ESTRATTO DEL TESTO →

==================================================

Piccolo ha scoperto che le forze sono "lette" dalla cellula attraverso YAP, un potentissimo oncogene, ovvero un gene che può favorire la crescita dei tumori: in sostanza, il sistema di forze meccaniche si manifesta anche a livello molecolare attraverso la modulazione dei geni. L'approccio genetico alla malattia non viene quindi eliminato, ma i geni su cui intervenire dipendono dalle proprietà meccaniche del tessuto.
"Il vero Santo Graal della ricerca oncologica è l'identificazione dei meccanismi chiave di questo complesso passaggio dalla chimica alla meccanica alla genetica e viceversa" spiega Piccolo, che aggiunge: "Così come i gruppi criminali hanno regole al loro interno diverse da quelle della parte sana della società, così anche i tumori devono avere delle proprie regole. A me interessa capire in che modo queste vengono modulate dal microambiente, cioè da tutto ciò che sta intorno al tumore vero e proprio."
"L'idea alla base del nostro progetto finanziato da AIRC è guardare alle cellule metastatiche in un modo diverso da come sono state viste fino a ora. Le metastasi sono entità che sfuggono alla classica definizione di cancro come malattia genetica. Non esistono, nonostante siano stati cercati in modo estensivo, dei drivers genetici di metastasi, cioè non esistono geni che le provocano in senso stretto. Nelle cellule metastatiche troviamo le stesse lesioni che sono presenti nei tumori primari. Quindi, se non esiste un programma genico apposito, vuol dire che i tumori acquisiscono le loro proprietà attraverso meccanismi non genetici. È il microambiente, in ultima analisi, che determina la capacità di crescere di una metastasi".
Un secondo obiettivo del progetto è studiare farmaci in grado di interferire con la particolare rigidità delle cellule tumorali, rigidità che si sviluppa soprattutto quando queste diventano resistenti alle terapie e che dipende da un meccanismo microambientale.

==================================================

DATI ESTRATTI →

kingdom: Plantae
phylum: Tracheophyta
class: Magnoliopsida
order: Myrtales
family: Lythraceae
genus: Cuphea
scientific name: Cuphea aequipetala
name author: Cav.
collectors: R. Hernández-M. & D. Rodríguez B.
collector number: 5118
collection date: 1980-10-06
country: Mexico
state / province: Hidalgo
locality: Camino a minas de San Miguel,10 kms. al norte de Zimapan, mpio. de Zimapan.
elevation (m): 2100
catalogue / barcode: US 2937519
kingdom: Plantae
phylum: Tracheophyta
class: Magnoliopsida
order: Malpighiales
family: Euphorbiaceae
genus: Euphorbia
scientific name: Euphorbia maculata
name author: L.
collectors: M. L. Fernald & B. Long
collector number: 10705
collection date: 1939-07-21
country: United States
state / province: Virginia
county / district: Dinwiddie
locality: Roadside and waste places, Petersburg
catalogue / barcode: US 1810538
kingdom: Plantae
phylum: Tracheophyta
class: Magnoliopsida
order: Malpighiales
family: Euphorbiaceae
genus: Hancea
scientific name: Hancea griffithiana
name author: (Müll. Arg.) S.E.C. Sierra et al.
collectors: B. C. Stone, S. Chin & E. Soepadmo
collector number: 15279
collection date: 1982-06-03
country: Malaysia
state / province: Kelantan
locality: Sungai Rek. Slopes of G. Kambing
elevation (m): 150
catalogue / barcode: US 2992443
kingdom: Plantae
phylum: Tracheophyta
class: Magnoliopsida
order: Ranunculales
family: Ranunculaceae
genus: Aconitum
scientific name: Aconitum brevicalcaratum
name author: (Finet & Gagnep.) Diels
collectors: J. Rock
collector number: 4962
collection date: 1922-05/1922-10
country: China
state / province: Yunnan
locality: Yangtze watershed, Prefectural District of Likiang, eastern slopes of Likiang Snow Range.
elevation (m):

==================================================

AZIONI RICHIESTE →
a – Trascriva nuovamente il passo dell'estratto del testo partendo da "Un secondo obiettivo" e proseguendo fino a "un meccanismo microambientale.", scambiando "farmaci" con "molecole".
b – Secondo l'estratto del testo, attraverso quale oncogene la cellula "legge" le forze?

RISPOSTE IN ORDINE →
a –
Un secondo obiettivo del progetto è studiare molecole in grado di interferire con la particolare rigidità delle cellule tumorali, rigidità che si sviluppa soprattutto quando queste diventano resistenti alle terapie e che dipende da un meccanismo microambientale.

b – Attraverso YAP.